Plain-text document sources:
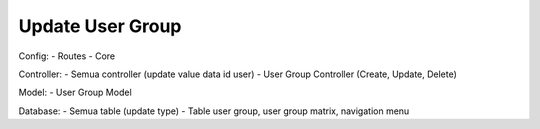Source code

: ###################
Update User Group
###################
Config: 
- Routes
- Core

Controller:
- Semua controller (update value data id user)
- User Group Controller (Create, Update, Delete)

Model: 
- User Group Model

Database: 
- Semua table (update type)
- Table user group, user group matrix, navigation menu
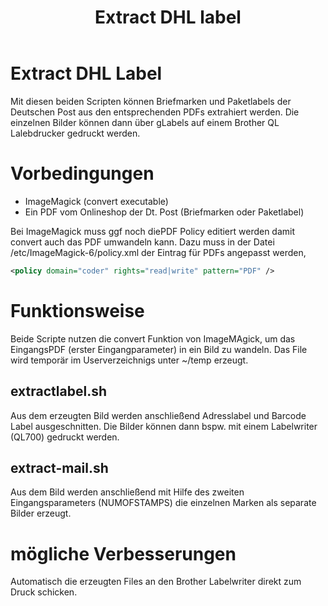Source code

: #+TITLE: Extract DHL label
* Extract DHL Label
  Mit diesen beiden Scripten können Briefmarken und Paketlabels der Deutschen Post aus den entsprechenden PDFs extrahiert werden.
  Die einzelnen Bilder können dann über gLabels auf einem Brother QL Lalebdrucker gedruckt werden.
* Vorbedingungen
  - ImageMagick (convert executable)
  - Ein PDF vom Onlineshop der Dt. Post (Briefmarken oder Paketlabel)

Bei ImageMagick muss ggf noch diePDF Policy editiert werden damit convert auch das PDF umwandeln kann.
Dazu muss in der Datei /etc/ImageMagick-6/policy.xml der Eintrag für PDFs angepasst werden, 

#+begin_src xml
<policy domain="coder" rights="read|write" pattern="PDF" />
#+end_src
* Funktionsweise
Beide Scripte nutzen die convert Funktion von ImageMAgick, um das EingangsPDF (erster Eingangparameter) in ein Bild zu wandeln. Das File wird temporär im Userverzeichnigs unter ~/temp erzeugt.
** extractlabel.sh
Aus dem erzeugten Bild werden anschließend Adresslabel und Barcode Label ausgeschnitten.
Die Bilder können dann bspw. mit einem Labelwriter (QL700) gedruckt werden.
   
** extract-mail.sh   
Aus dem Bild werden anschließend mit Hilfe des zweiten Eingangsparameters (NUMOFSTAMPS) die einzelnen Marken als separate Bilder erzeugt.
   
* mögliche Verbesserungen
Automatisch die erzeugten Files an den Brother Labelwriter direkt zum Druck schicken.
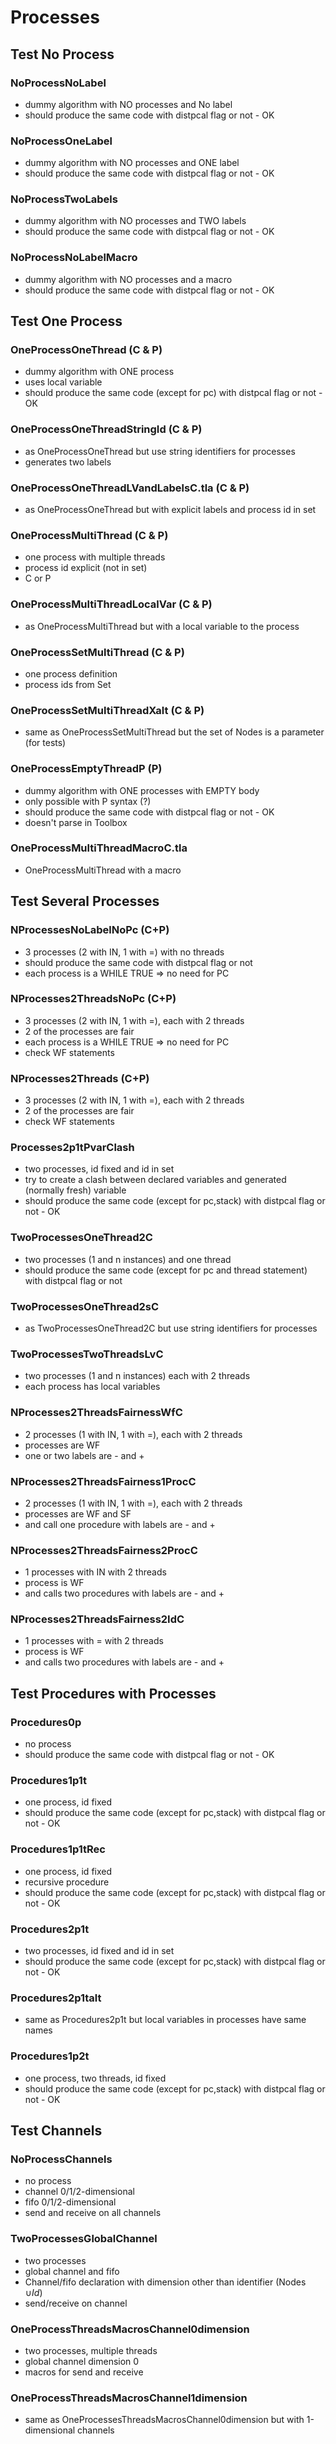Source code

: * Processes

** Test No Process
*** NoProcessNoLabel
- dummy algorithm with NO processes and No label
- should produce the same code with distpcal flag or not - OK
*** NoProcessOneLabel
- dummy algorithm with NO processes and ONE label
- should produce the same code with distpcal flag or not - OK
*** NoProcessTwoLabels
- dummy algorithm with NO processes and TWO labels
- should produce the same code with distpcal flag or not - OK
*** NoProcessNoLabelMacro
- dummy algorithm with NO processes and a macro
- should produce the same code with distpcal flag or not - OK


** Test One Process
*** OneProcessOneThread (C & P)
- dummy algorithm with ONE process
- uses local variable
- should produce the same code (except for pc) with distpcal flag or not - OK
*** OneProcessOneThreadStringId (C & P)
- as OneProcessOneThread but use string identifiers for processes
- generates two labels
*** OneProcessOneThreadLVandLabelsC.tla (C & P)
- as OneProcessOneThread but with explicit labels and process id in set



*** OneProcessMultiThread (C & P)
- one process with multiple threads
- process id explicit (not in set)
- C or P
*** OneProcessMultiThreadLocalVar (C & P)
- as OneProcessMultiThread but with a local variable to the process
*** OneProcessSetMultiThread (C & P)
- one process definition
- process ids from Set 
*** OneProcessSetMultiThreadXalt (C & P)
- same as OneProcessSetMultiThread but the set of Nodes is a parameter
  (for tests)
*** OneProcessEmptyThreadP (P)
- dummy algorithm with ONE processes with EMPTY body
- only possible with P syntax (?)
- should produce the same code with distpcal flag or not - OK
- doesn't parse in Toolbox


*** OneProcessMultiThreadMacroC.tla
- OneProcessMultiThread with a macro


** Test Several Processes

*** NProcessesNoLabelNoPc (C+P)
- 3 processes (2 with IN, 1 with =) with no threads
- should produce the same code with distpcal flag or not
- each process is a WHILE TRUE => no need for PC

*** NProcesses2ThreadsNoPc (C+P)
- 3 processes (2 with IN, 1 with =), each with 2 threads
- 2 of the processes are fair
- each process is a WHILE TRUE => no need for PC
- check WF statements

*** NProcesses2Threads (C+P)
- 3 processes (2 with IN, 1 with =), each with 2 threads
- 2 of the processes are fair
- check WF statements

*** Processes2p1tPvarClash
- two processes, id fixed and id in set
- try to create a clash between declared variables and generated
  (normally fresh) variable
- should produce the same code (except for pc,stack) with distpcal flag or not - OK

*** TwoProcessesOneThread2C
- two processes (1 and n instances) and one thread
- should produce the same code (except for pc and thread statement) with distpcal flag or not

*** TwoProcessesOneThread2sC
- as TwoProcessesOneThread2C but use string identifiers for processes

*** TwoProcessesTwoThreadsLvC
- two processes (1 and n instances) each with 2 threads
- each process has local variables

*** NProcesses2ThreadsFairnessWfC
- 2 processes (1 with IN, 1 with =), each with 2 threads
- processes are WF
- one or two labels are - and +
*** NProcesses2ThreadsFairness1ProcC
- 2 processes (1 with IN, 1 with =), each with 2 threads
- processes are WF and SF
- and call one procedure with labels are - and +
*** NProcesses2ThreadsFairness2ProcC
- 1 processes with IN with 2 threads
- process is WF
- and calls two procedures with labels are - and +
*** NProcesses2ThreadsFairness2IdC
- 1 processes with = with 2 threads
- process is WF
- and calls two procedures with labels are - and +


** Test Procedures with Processes

*** Procedures0p
- no process
- should produce the same code with distpcal flag or not - OK
*** Procedures1p1t
- one process, id fixed
- should produce the same code (except for pc,stack) with distpcal flag or not - OK
*** Procedures1p1tRec
- one process, id fixed
- recursive procedure
- should produce the same code (except for pc,stack) with distpcal flag or not - OK
*** Procedures2p1t
- two processes, id fixed and id in set
- should produce the same code (except for pc,stack) with distpcal flag or not - OK
*** Procedures2p1talt
- same as Procedures2p1t but local variables in processes have same names 
*** Procedures1p2t
- one process, two threads, id fixed
- should produce the same code (except for pc,stack) with distpcal flag or not - OK






** Test Channels

*** NoProcessChannels
- no process
- channel 0/1/2-dimensional
- fifo 0/1/2-dimensional
- send and receive on all channels

*** TwoProcessesGlobalChannel
- two processes
- global channel and fifo
- Channel/fifo declaration with dimension other than identifier (Nodes \cup {Id})
- send/receive on channel

*** OneProcessThreadsMacrosChannel0dimension
- two processes, multiple threads
- global channel dimension 0
- macros for send and receive

*** OneProcessThreadsMacrosChannel1dimension
- same as OneProcessesThreadsMacrosChannel0dimension but with 1-dimensional channels
*** OneProcessThreadsMacrosChannelNdimension
- same as OneProcessesThreadsMacrosChannel0dimension but with 2-dimensional channels

*** TwoProcessesLocalChannel
- two processes
- LOCAL channel and fifo
- BUG: can't have local definitions for channels


*** TwoProcessesGlobalChannelCLASH
- local variables with same name in different processes
- BUG: problem when renaming the variables in "send" call (and
  probably "receive" call as well when fixed for previous bugs)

### Written task
When you transcribe the lines above, keep every word exact but leave the pictures behind.

### Output for this exercise
Source code

: ###################
Update User Group
###################
Config: 
- Routes
- Core

Controller:
- Semua controller (update value data id user)
- User Group Controller (Create, Update, Delete)

Model: 
- User Group Model

Database: 
- Semua table (update type)
- Table user group, user group matrix, navigation menu
Source code

: #+TITLE: Extract DHL label
* Extract DHL Label
  Mit diesen beiden Scripten können Briefmarken und Paketlabels der Deutschen Post aus den entsprechenden PDFs extrahiert werden.
  Die einzelnen Bilder können dann über gLabels auf einem Brother QL Lalebdrucker gedruckt werden.
* Vorbedingungen
  - ImageMagick (convert executable)
  - Ein PDF vom Onlineshop der Dt. Post (Briefmarken oder Paketlabel)

Bei ImageMagick muss ggf noch diePDF Policy editiert werden damit convert auch das PDF umwandeln kann.
Dazu muss in der Datei /etc/ImageMagick-6/policy.xml der Eintrag für PDFs angepasst werden, 

#+begin_src xml
<policy domain="coder" rights="read|write" pattern="PDF" />
#+end_src
* Funktionsweise
Beide Scripte nutzen die convert Funktion von ImageMAgick, um das EingangsPDF (erster Eingangparameter) in ein Bild zu wandeln. Das File wird temporär im Userverzeichnigs unter ~/temp erzeugt.
** extractlabel.sh
Aus dem erzeugten Bild werden anschließend Adresslabel und Barcode Label ausgeschnitten.
Die Bilder können dann bspw. mit einem Labelwriter (QL700) gedruckt werden.
   
** extract-mail.sh   
Aus dem Bild werden anschließend mit Hilfe des zweiten Eingangsparameters (NUMOFSTAMPS) die einzelnen Marken als separate Bilder erzeugt.
   
* mögliche Verbesserungen
Automatisch die erzeugten Files an den Brother Labelwriter direkt zum Druck schicken.
Source code

: * Processes

** Test No Process
*** NoProcessNoLabel
- dummy algorithm with NO processes and No label
- should produce the same code with distpcal flag or not - OK
*** NoProcessOneLabel
- dummy algorithm with NO processes and ONE label
- should produce the same code with distpcal flag or not - OK
*** NoProcessTwoLabels
- dummy algorithm with NO processes and TWO labels
- should produce the same code with distpcal flag or not - OK
*** NoProcessNoLabelMacro
- dummy algorithm with NO processes and a macro
- should produce the same code with distpcal flag or not - OK


** Test One Process
*** OneProcessOneThread (C & P)
- dummy algorithm with ONE process
- uses local variable
- should produce the same code (except for pc) with distpcal flag or not - OK
*** OneProcessOneThreadStringId (C & P)
- as OneProcessOneThread but use string identifiers for processes
- generates two labels
*** OneProcessOneThreadLVandLabelsC.tla (C & P)
- as OneProcessOneThread but with explicit labels and process id in set



*** OneProcessMultiThread (C & P)
- one process with multiple threads
- process id explicit (not in set)
- C or P
*** OneProcessMultiThreadLocalVar (C & P)
- as OneProcessMultiThread but with a local variable to the process
*** OneProcessSetMultiThread (C & P)
- one process definition
- process ids from Set 
*** OneProcessSetMultiThreadXalt (C & P)
- same as OneProcessSetMultiThread but the set of Nodes is a parameter
  (for tests)
*** OneProcessEmptyThreadP (P)
- dummy algorithm with ONE processes with EMPTY body
- only possible with P syntax (?)
- should produce the same code with distpcal flag or not - OK
- doesn't parse in Toolbox


*** OneProcessMultiThreadMacroC.tla
- OneProcessMultiThread with a macro


** Test Several Processes

*** NProcessesNoLabelNoPc (C+P)
- 3 processes (2 with IN, 1 with =) with no threads
- should produce the same code with distpcal flag or not
- each process is a WHILE TRUE => no need for PC

*** NProcesses2ThreadsNoPc (C+P)
- 3 processes (2 with IN, 1 with =), each with 2 threads
- 2 of the processes are fair
- each process is a WHILE TRUE => no need for PC
- check WF statements

*** NProcesses2Threads (C+P)
- 3 processes (2 with IN, 1 with =), each with 2 threads
- 2 of the processes are fair
- check WF statements

*** Processes2p1tPvarClash
- two processes, id fixed and id in set
- try to create a clash between declared variables and generated
  (normally fresh) variable
- should produce the same code (except for pc,stack) with distpcal flag or not - OK

*** TwoProcessesOneThread2C
- two processes (1 and n instances) and one thread
- should produce the same code (except for pc and thread statement) with distpcal flag or not

*** TwoProcessesOneThread2sC
- as TwoProcessesOneThread2C but use string identifiers for processes

*** TwoProcessesTwoThreadsLvC
- two processes (1 and n instances) each with 2 threads
- each process has local variables

*** NProcesses2ThreadsFairnessWfC
- 2 processes (1 with IN, 1 with =), each with 2 threads
- processes are WF
- one or two labels are - and +
*** NProcesses2ThreadsFairness1ProcC
- 2 processes (1 with IN, 1 with =), each with 2 threads
- processes are WF and SF
- and call one procedure with labels are - and +
*** NProcesses2ThreadsFairness2ProcC
- 1 processes with IN with 2 threads
- process is WF
- and calls two procedures with labels are - and +
*** NProcesses2ThreadsFairness2IdC
- 1 processes with = with 2 threads
- process is WF
- and calls two procedures with labels are - and +


** Test Procedures with Processes

*** Procedures0p
- no process
- should produce the same code with distpcal flag or not - OK
*** Procedures1p1t
- one process, id fixed
- should produce the same code (except for pc,stack) with distpcal flag or not - OK
*** Procedures1p1tRec
- one process, id fixed
- recursive procedure
- should produce the same code (except for pc,stack) with distpcal flag or not - OK
*** Procedures2p1t
- two processes, id fixed and id in set
- should produce the same code (except for pc,stack) with distpcal flag or not - OK
*** Procedures2p1talt
- same as Procedures2p1t but local variables in processes have same names 
*** Procedures1p2t
- one process, two threads, id fixed
- should produce the same code (except for pc,stack) with distpcal flag or not - OK






** Test Channels

*** NoProcessChannels
- no process
- channel 0/1/2-dimensional
- fifo 0/1/2-dimensional
- send and receive on all channels

*** TwoProcessesGlobalChannel
- two processes
- global channel and fifo
- Channel/fifo declaration with dimension other than identifier (Nodes \cup {Id})
- send/receive on channel

*** OneProcessThreadsMacrosChannel0dimension
- two processes, multiple threads
- global channel dimension 0
- macros for send and receive

*** OneProcessThreadsMacrosChannel1dimension
- same as OneProcessesThreadsMacrosChannel0dimension but with 1-dimensional channels
*** OneProcessThreadsMacrosChannelNdimension
- same as OneProcessesThreadsMacrosChannel0dimension but with 2-dimensional channels

*** TwoProcessesLocalChannel
- two processes
- LOCAL channel and fifo
- BUG: can't have local definitions for channels


*** TwoProcessesGlobalChannelCLASH
- local variables with same name in different processes
- BUG: problem when renaming the variables in "send" call (and
  probably "receive" call as well when fixed for previous bugs)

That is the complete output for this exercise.